▶ Problem requirements
A faithful copy of every entry is the goal; keep the images out of it.

[[ Dataset entries open ]]

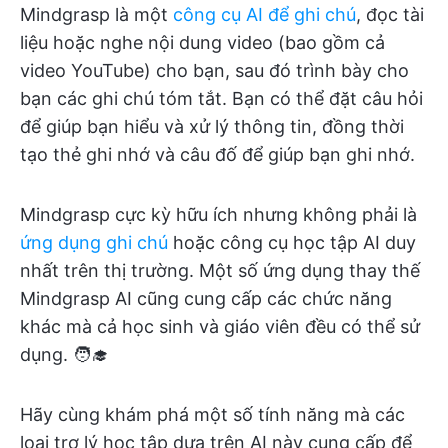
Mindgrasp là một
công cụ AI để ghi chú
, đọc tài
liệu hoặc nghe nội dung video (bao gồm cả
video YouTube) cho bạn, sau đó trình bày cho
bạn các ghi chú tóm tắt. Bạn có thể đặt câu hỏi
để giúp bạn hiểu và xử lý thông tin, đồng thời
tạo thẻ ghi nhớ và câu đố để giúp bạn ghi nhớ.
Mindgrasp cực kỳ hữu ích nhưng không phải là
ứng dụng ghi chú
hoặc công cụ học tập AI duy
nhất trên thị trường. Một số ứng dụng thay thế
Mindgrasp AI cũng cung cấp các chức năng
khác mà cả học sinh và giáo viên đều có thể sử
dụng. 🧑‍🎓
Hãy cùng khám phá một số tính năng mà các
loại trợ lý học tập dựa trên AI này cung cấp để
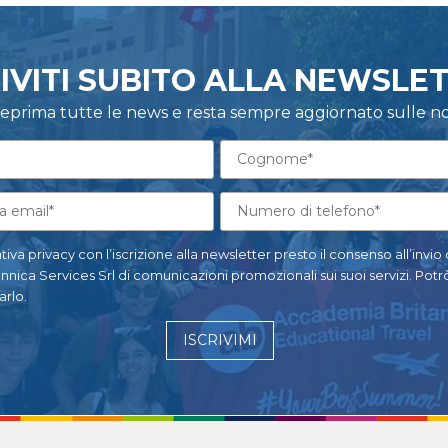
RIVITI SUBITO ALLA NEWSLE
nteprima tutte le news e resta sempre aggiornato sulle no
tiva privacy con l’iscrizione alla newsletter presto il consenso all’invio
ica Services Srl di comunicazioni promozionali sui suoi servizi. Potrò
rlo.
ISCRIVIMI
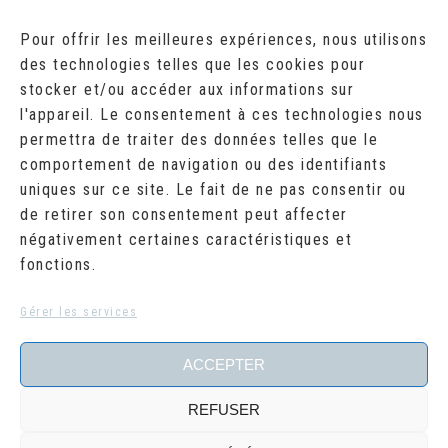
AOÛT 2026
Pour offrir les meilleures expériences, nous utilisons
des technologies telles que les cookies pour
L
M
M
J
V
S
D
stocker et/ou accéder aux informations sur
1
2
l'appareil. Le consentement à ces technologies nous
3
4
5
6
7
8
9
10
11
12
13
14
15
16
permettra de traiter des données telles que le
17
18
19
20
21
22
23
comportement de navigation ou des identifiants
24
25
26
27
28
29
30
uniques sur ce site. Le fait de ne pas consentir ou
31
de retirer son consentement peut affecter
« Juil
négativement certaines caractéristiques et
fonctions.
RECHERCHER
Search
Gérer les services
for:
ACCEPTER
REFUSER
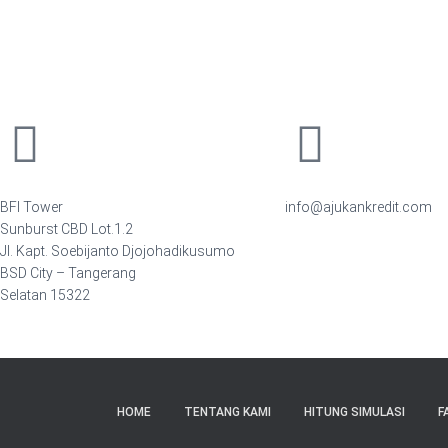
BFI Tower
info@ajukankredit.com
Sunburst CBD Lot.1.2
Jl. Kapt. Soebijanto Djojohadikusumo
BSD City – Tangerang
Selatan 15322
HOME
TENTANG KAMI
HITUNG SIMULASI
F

[[ Dataset entries closed ]]

▶ Task solution
Mindgrasp là một
công cụ AI để ghi chú
, đọc tài
liệu hoặc nghe nội dung video (bao gồm cả
video YouTube) cho bạn, sau đó trình bày cho
bạn các ghi chú tóm tắt. Bạn có thể đặt câu hỏi
để giúp bạn hiểu và xử lý thông tin, đồng thời
tạo thẻ ghi nhớ và câu đố để giúp bạn ghi nhớ.
Mindgrasp cực kỳ hữu ích nhưng không phải là
ứng dụng ghi chú
hoặc công cụ học tập AI duy
nhất trên thị trường. Một số ứng dụng thay thế
Mindgrasp AI cũng cung cấp các chức năng
khác mà cả học sinh và giáo viên đều có thể sử
dụng. 🧑‍🎓
Hãy cùng khám phá một số tính năng mà các
loại trợ lý học tập dựa trên AI này cung cấp để
RIVITI SUBITO ALLA NEWSLE
nteprima tutte le news e resta sempre aggiornato sulle no
tiva privacy con l’iscrizione alla newsletter presto il consenso all’invio
ica Services Srl di comunicazioni promozionali sui suoi servizi. Potrò
rlo.
ISCRIVIMI
AOÛT 2026
Pour offrir les meilleures expériences, nous utilisons
des technologies telles que les cookies pour
L
M
M
J
V
S
D
stocker et/ou accéder aux informations sur
1
2
l'appareil. Le consentement à ces technologies nous
3
4
5
6
7
8
9
10
11
12
13
14
15
16
permettra de traiter des données telles que le
17
18
19
20
21
22
23
comportement de navigation ou des identifiants
24
25
26
27
28
29
30
uniques sur ce site. Le fait de ne pas consentir ou
31
de retirer son consentement peut affecter
« Juil
négativement certaines caractéristiques et
fonctions.
RECHERCHER
Search
Gérer les services
for:
ACCEPTER
REFUSER
BFI Tower
info@ajukankredit.com
Sunburst CBD Lot.1.2
Jl. Kapt. Soebijanto Djojohadikusumo
BSD City – Tangerang
Selatan 15322
HOME
TENTANG KAMI
HITUNG SIMULASI
F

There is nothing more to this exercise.